[Records from a collection]
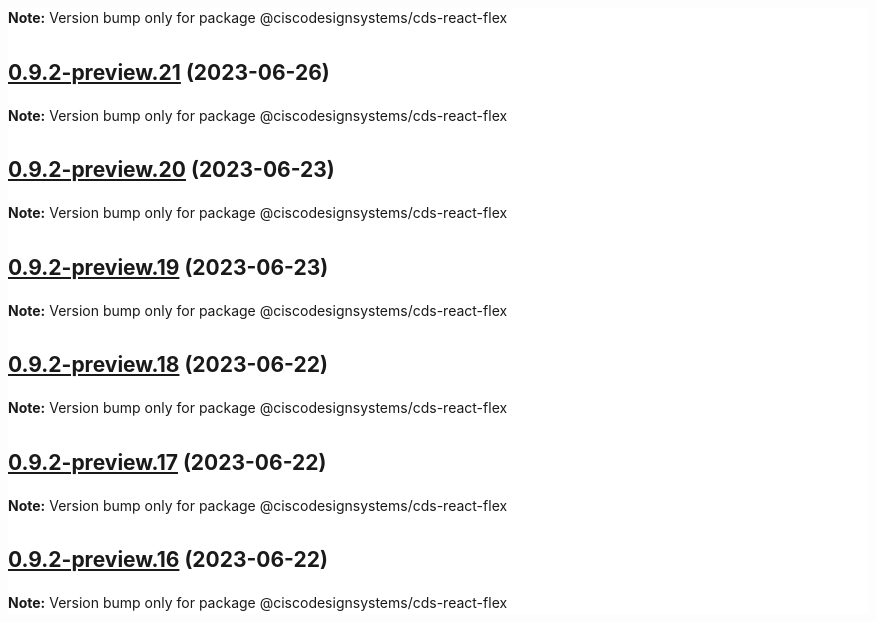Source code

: **Note:** Version bump only for package @ciscodesignsystems/cds-react-flex





## [0.9.2-preview.21](https://github.com/ciscodesignsystems/magnetic-common-design-system/compare/v0.9.2-preview.20...v0.9.2-preview.21) (2023-06-26)

**Note:** Version bump only for package @ciscodesignsystems/cds-react-flex





## [0.9.2-preview.20](https://github.com/ciscodesignsystems/magnetic-common-design-system/compare/v0.9.2-preview.19...v0.9.2-preview.20) (2023-06-23)

**Note:** Version bump only for package @ciscodesignsystems/cds-react-flex





## [0.9.2-preview.19](https://github.com/ciscodesignsystems/magnetic-common-design-system/compare/v0.9.2-preview.18...v0.9.2-preview.19) (2023-06-23)

**Note:** Version bump only for package @ciscodesignsystems/cds-react-flex





## [0.9.2-preview.18](https://github.com/ciscodesignsystems/magnetic-common-design-system/compare/v0.9.2-preview.17...v0.9.2-preview.18) (2023-06-22)

**Note:** Version bump only for package @ciscodesignsystems/cds-react-flex





## [0.9.2-preview.17](https://github.com/ciscodesignsystems/magnetic-common-design-system/compare/v0.9.2-preview.16...v0.9.2-preview.17) (2023-06-22)

**Note:** Version bump only for package @ciscodesignsystems/cds-react-flex





## [0.9.2-preview.16](https://github.com/ciscodesignsystems/magnetic-common-design-system/compare/v0.9.2-preview.15...v0.9.2-preview.16) (2023-06-22)

**Note:** Version bump only for package @ciscodesignsystems/cds-react-flex
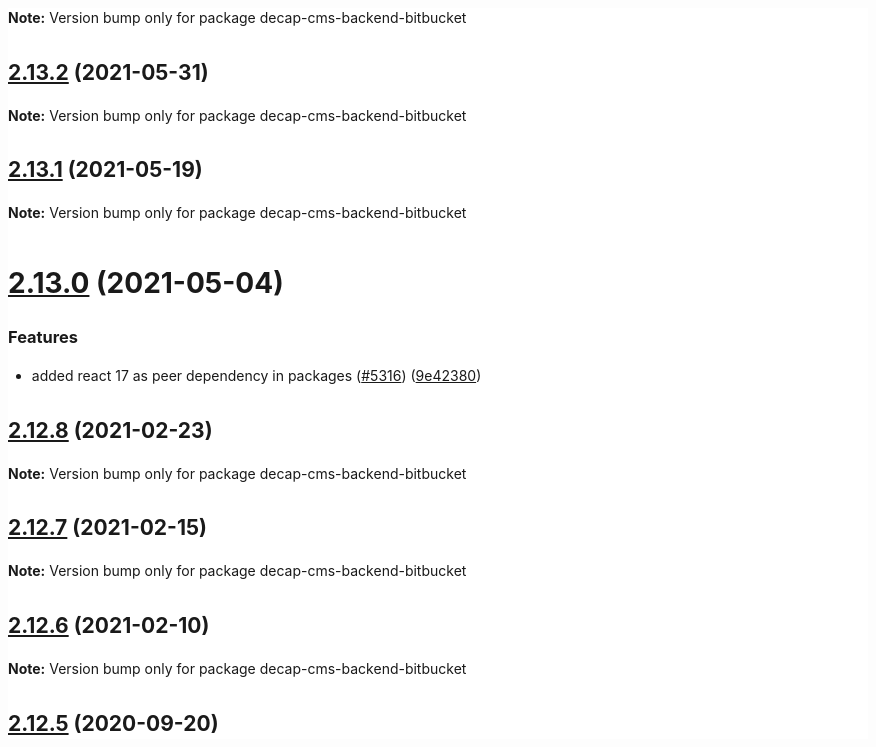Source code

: **Note:** Version bump only for package decap-cms-backend-bitbucket

## [2.13.2](https://github.com/decaporg/decap-cms/tree/main/packages/decap-cms-backend-bitbucket/compare/decap-cms-backend-bitbucket@2.13.1...decap-cms-backend-bitbucket@2.13.2) (2021-05-31)

**Note:** Version bump only for package decap-cms-backend-bitbucket

## [2.13.1](https://github.com/decaporg/decap-cms/tree/main/packages/decap-cms-backend-bitbucket/compare/decap-cms-backend-bitbucket@2.13.0...decap-cms-backend-bitbucket@2.13.1) (2021-05-19)

**Note:** Version bump only for package decap-cms-backend-bitbucket

# [2.13.0](https://github.com/decaporg/decap-cms/tree/main/packages/decap-cms-backend-bitbucket/compare/decap-cms-backend-bitbucket@2.12.8...decap-cms-backend-bitbucket@2.13.0) (2021-05-04)

### Features

- added react 17 as peer dependency in packages ([#5316](https://github.com/decaporg/decap-cms/tree/main/packages/decap-cms-backend-bitbucket/issues/5316)) ([9e42380](https://github.com/decaporg/decap-cms/tree/main/packages/decap-cms-backend-bitbucket/commit/9e423805707321396eec137f5b732a5b07a0dd3f))

## [2.12.8](https://github.com/decaporg/decap-cms/tree/main/packages/decap-cms-backend-bitbucket/compare/decap-cms-backend-bitbucket@2.12.7...decap-cms-backend-bitbucket@2.12.8) (2021-02-23)

**Note:** Version bump only for package decap-cms-backend-bitbucket

## [2.12.7](https://github.com/decaporg/decap-cms/tree/main/packages/decap-cms-backend-bitbucket/compare/decap-cms-backend-bitbucket@2.12.6...decap-cms-backend-bitbucket@2.12.7) (2021-02-15)

**Note:** Version bump only for package decap-cms-backend-bitbucket

## [2.12.6](https://github.com/decaporg/decap-cms/tree/main/packages/decap-cms-backend-bitbucket/compare/decap-cms-backend-bitbucket@2.12.5...decap-cms-backend-bitbucket@2.12.6) (2021-02-10)

**Note:** Version bump only for package decap-cms-backend-bitbucket

## [2.12.5](https://github.com/decaporg/decap-cms/tree/main/packages/decap-cms-backend-bitbucket/compare/decap-cms-backend-bitbucket@2.12.4...decap-cms-backend-bitbucket@2.12.5) (2020-09-20)
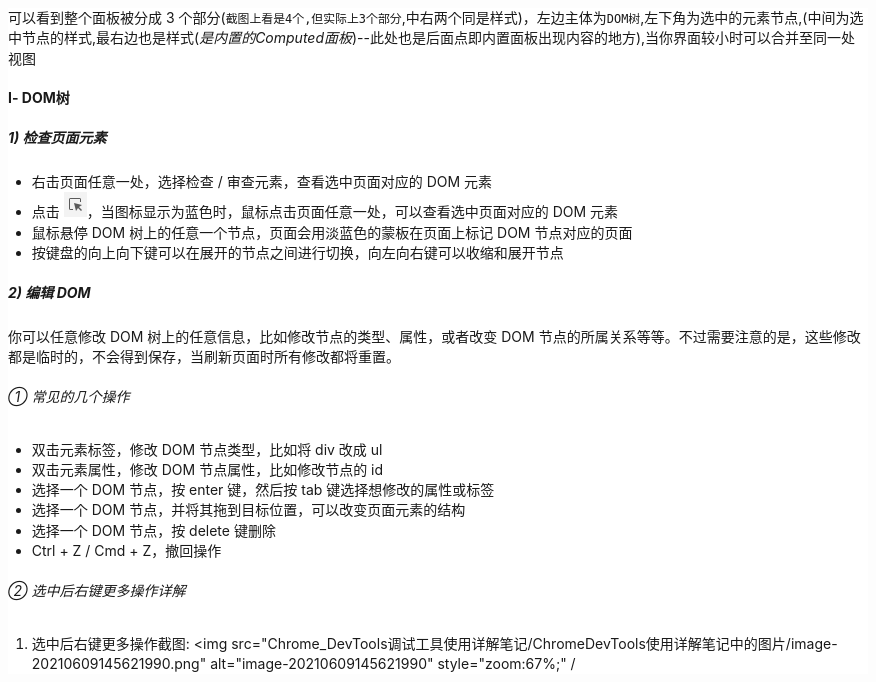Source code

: 可以看到整个面板被分成 3 个部分(`截图上看是4个,但实际上3个部分`,中右两个同是样式)，左边主体为`DOM树`,左下角为选中的元素节点,(中间为选中节点的样式,最右边也是样式(*是内置的Computed面板*)--此处也是后面点即内置面板出现内容的地方),当你界面较小时可以合并至同一处视图

#### Ⅰ- DOM树

##### 	1) 检查页面元素

- 右击页面任意一处，选择检查 / 审查元素，查看选中页面对应的 DOM 元素
- 点击 ![toolbar-1.png](Chrome_DevTools调试工具使用详解笔记/ChromeDevTools使用详解笔记中的图片/toolbar-1.png)，当图标显示为蓝色时，鼠标点击页面任意一处，可以查看选中页面对应的 DOM 元素
- 鼠标悬停 DOM 树上的任意一个节点，页面会用淡蓝色的蒙板在页面上标记 DOM 节点对应的页面
- 按键盘的向上向下键可以在展开的节点之间进行切换，向左向右键可以收缩和展开节点

##### 	2) 编辑 DOM

你可以任意修改 DOM 树上的任意信息，比如修改节点的类型、属性，或者改变 DOM 节点的所属关系等等。不过需要注意的是，这些修改都是临时的，不会得到保存，当刷新页面时所有修改都将重置。

###### 	① *常见的几个操作*

- 双击元素标签，修改 DOM 节点类型，比如将 div 改成 ul
- 双击元素属性，修改 DOM 节点属性，比如修改节点的 id
- 选择一个 DOM 节点，按 enter 键，然后按 tab 键选择想修改的属性或标签
- 选择一个 DOM 节点，并将其拖到目标位置，可以改变页面元素的结构
- 选择一个 DOM 节点，按 delete 键删除
- Ctrl + Z / Cmd + Z，撤回操作

###### 	② *选中后右键更多操作详解*

1. 选中后右键更多操作截图:
     <img src="Chrome_DevTools调试工具使用详解笔记/ChromeDevTools使用详解笔记中的图片/image-20210609145621990.png" alt="image-20210609145621990" style="zoom:67%;" / 
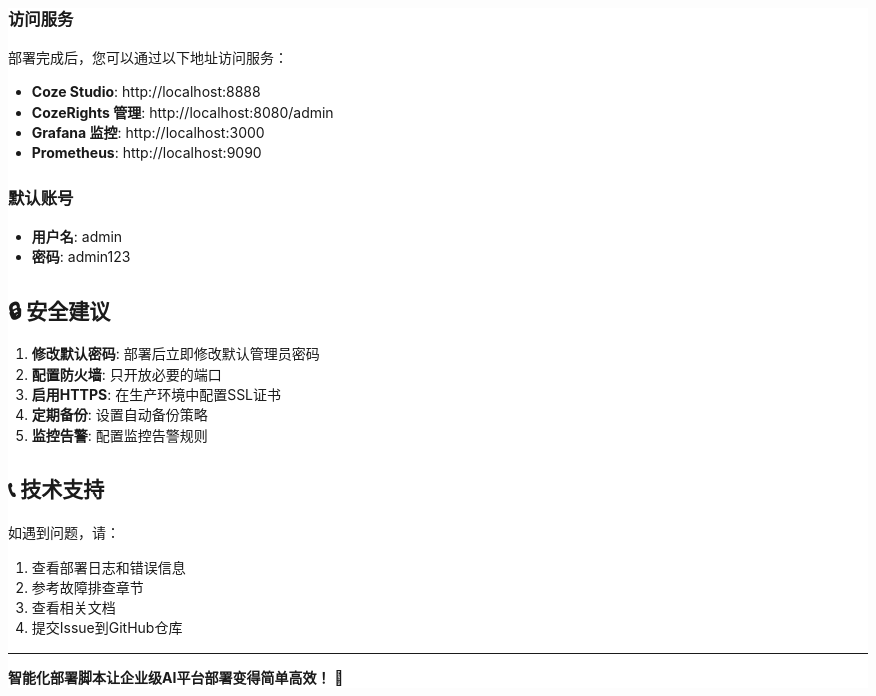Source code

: ### 访问服务

部署完成后，您可以通过以下地址访问服务：

- **Coze Studio**: http://localhost:8888
- **CozeRights 管理**: http://localhost:8080/admin
- **Grafana 监控**: http://localhost:3000
- **Prometheus**: http://localhost:9090

### 默认账号

- **用户名**: admin
- **密码**: admin123

## 🔒 安全建议

1. **修改默认密码**: 部署后立即修改默认管理员密码
2. **配置防火墙**: 只开放必要的端口
3. **启用HTTPS**: 在生产环境中配置SSL证书
4. **定期备份**: 设置自动备份策略
5. **监控告警**: 配置监控告警规则

## 📞 技术支持

如遇到问题，请：

1. 查看部署日志和错误信息
2. 参考故障排查章节
3. 查看相关文档
4. 提交Issue到GitHub仓库

---

**智能化部署脚本让企业级AI平台部署变得简单高效！** 🚀
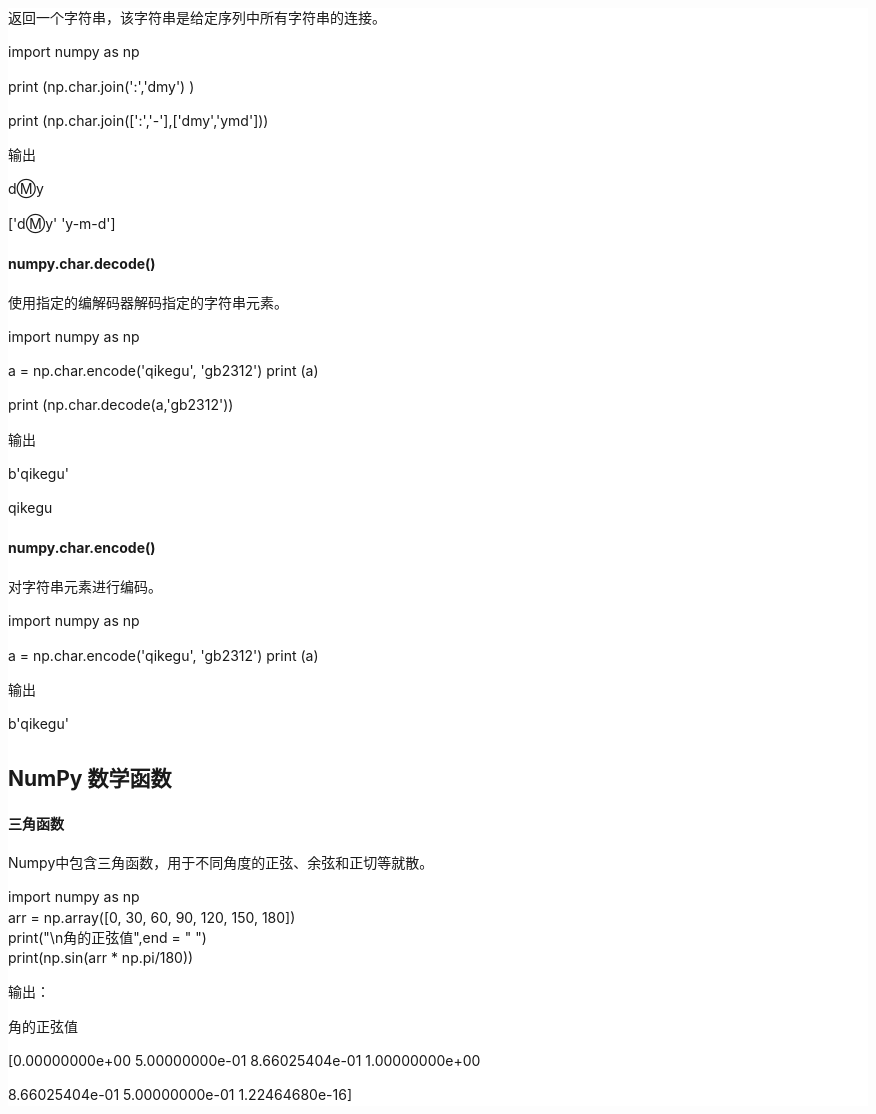 返回一个字符串，该字符串是给定序列中所有字符串的连接。

import numpy as np 

print (np.char.join(':','dmy') )

print (np.char.join([':','-'],['dmy','ymd']))

输出

d:m:y

['d:m:y' 'y-m-d']

#### numpy.char.decode()

使用指定的编解码器解码指定的字符串元素。

import numpy as np 

a = np.char.encode('qikegu', 'gb2312') print (a)

print (np.char.decode(a,'gb2312'))

输出

b'qikegu'

qikegu

#### numpy.char.encode()

对字符串元素进行编码。

import numpy as np 

a = np.char.encode('qikegu', 'gb2312') print (a)

输出

b'qikegu'



## NumPy 数学函数

#### 三角函数

Numpy中包含三角函数，用于不同角度的正弦、余弦和正切等就散。

import numpy as np  
arr = np.array([0, 30, 60, 90, 120, 150, 180])  
print("\n角的正弦值",end = " ")  
print(np.sin(arr * np.pi/180))  

输出：

角的正弦值

[0.00000000e+00 5.00000000e-01 8.66025404e-01 1.00000000e+00

8.66025404e-01 5.00000000e-01 1.22464680e-16]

> [How to complete this task] Whenever a line above contains "join", copy that line.

> [Result for this task]
print (np.char.join(':','dmy') )
print (np.char.join([':','-'],['dmy','ymd']))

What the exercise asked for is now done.